This holiday will, from this time forth, be seared with a sense of loss; the act of "giving thanks" forevermore infused with a gnawing grief. I know in this that I have plenty of companionship as I join the ranks of those who both grieve and celebrate, simultaneously, at Thanksgiving.

At the very end of the Lord of the Rings trilogy, Frodo gets to sail away with the Elves to the Gray Havens to live the remainder of his life in peace. While he goes forth in hope and thankfulness, he does not go forth unscathed. The wound incurred from a black blade of Mordor on Weathertop is a daily, permanent reminder to him that his world is one marked with loss and brokenness. He is thankful for his peace, but this peace has come at a price.

Psalm 92 is a vivid reminder that this intermingling of grief and giving thanks is not strange. This Psalm was penned for worshippers to sing on the Sabbath day. Most of us are probably familiar, through songs or readings, with the first four verses:

It is good to give thanks to the LORD, to sing praises to your name, O Most High; to declare your steadfast love in the morning, and your faithfulness by night, to the music of the lute and the harp, to the melody of the lyre. For you, O LORD, have made me glad by your work; at the works of your hands I sing for joy. (Psalm 92:1-4 ESV)

If there was ever a passage crafted to be read at the Thanksgiving table, this must be it. Yet, what many forget (including myself, until yesterday morning!) is that these stanzas of praise are imbedded with statements of suffering. Like finding that someone has put nuts in your holiday brownies (a travesty that should never be attempted), somehow grief and "giving thanks" find themselves wedded together in this Psalm:

...that though the wicked sprout like grass and all evildoers flourish, they are doomed to destruction forever; but you, O LORD, are on high forever. For behold, your enemies, O LORD, for behold, your enemies shall perish; all evildoers shall be scattered... My eyes have seen the downfall of my enemies; my ears have heard the doom of my evil assailants. (Psalm 92:7-9, 11 ESV)

There is no blissful ignorance here on the part of the Psalm writer. He recognizes full well that just outside the doors of the sanctuary lie untold heartache and pain. After all, the wicked are flourishing and growing like weeds.

Isn't that your experience as well?

No matter how safe, how secure, or how comfortable we feel, even for a brief Thanksgiving dinner, we know we have to walk out of the sanctuary and face the inevitable hardship. The fact that the Psalmist tells us that sin and suffering will be defeated "forever" is in itself a reminder that, for the moment, our life will be filled with our own Weathertops. 

Why in the world would God have given the Israelites this Psalm, a Psalm full of painful reminders of the realities of this life, to be sung on the Sabbath? The Sabbath, after all, was the day where God's people were supposed to "get away from it all," to find rest, strength, and renewal in the Lord. 

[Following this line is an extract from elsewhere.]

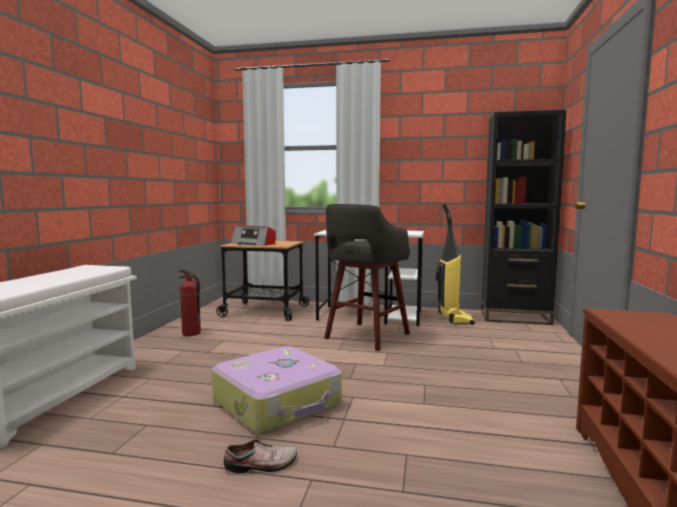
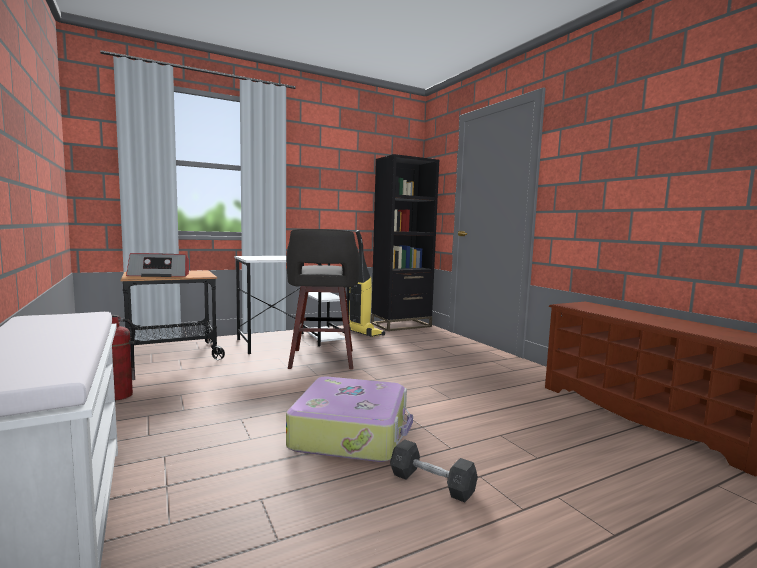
camera: 40 degrees left, 0 degrees up
(261, 465) = (432, 483): shoe -> grey dumbbell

I think this is precisely the point. In order to find peace outside the sanctuary, God's people had to find peace within it. They had to taste the very presence of their Lord. While everything around them was fading, God's glory was a permanent fixture to their souls. And the way that God affixed this truth to their hearts was through the act of giving thanks.

Giving thanks, we must be reminded, is the antidote for our brokenness, because it is through this portal of thanks-giving that we find the truth of God's goodness.

What ills us may appear to have the upper hand now, but it is God who is "on high forever." He has the last Word. This is why we can give thanks not in SPITE of our circumstances but BECAUSE of our circumstances. These trials are God's ordained means to show us where our true haven lies - in Him.

Spurgeon says of this Psalm that, "It is good in itself, it is good for those who hear it: but it is especially good for our own hearts to give thanks unto the Lord and to sing praises unto the name of the Most High."

Let us do likewise. Happy Thanksgiving.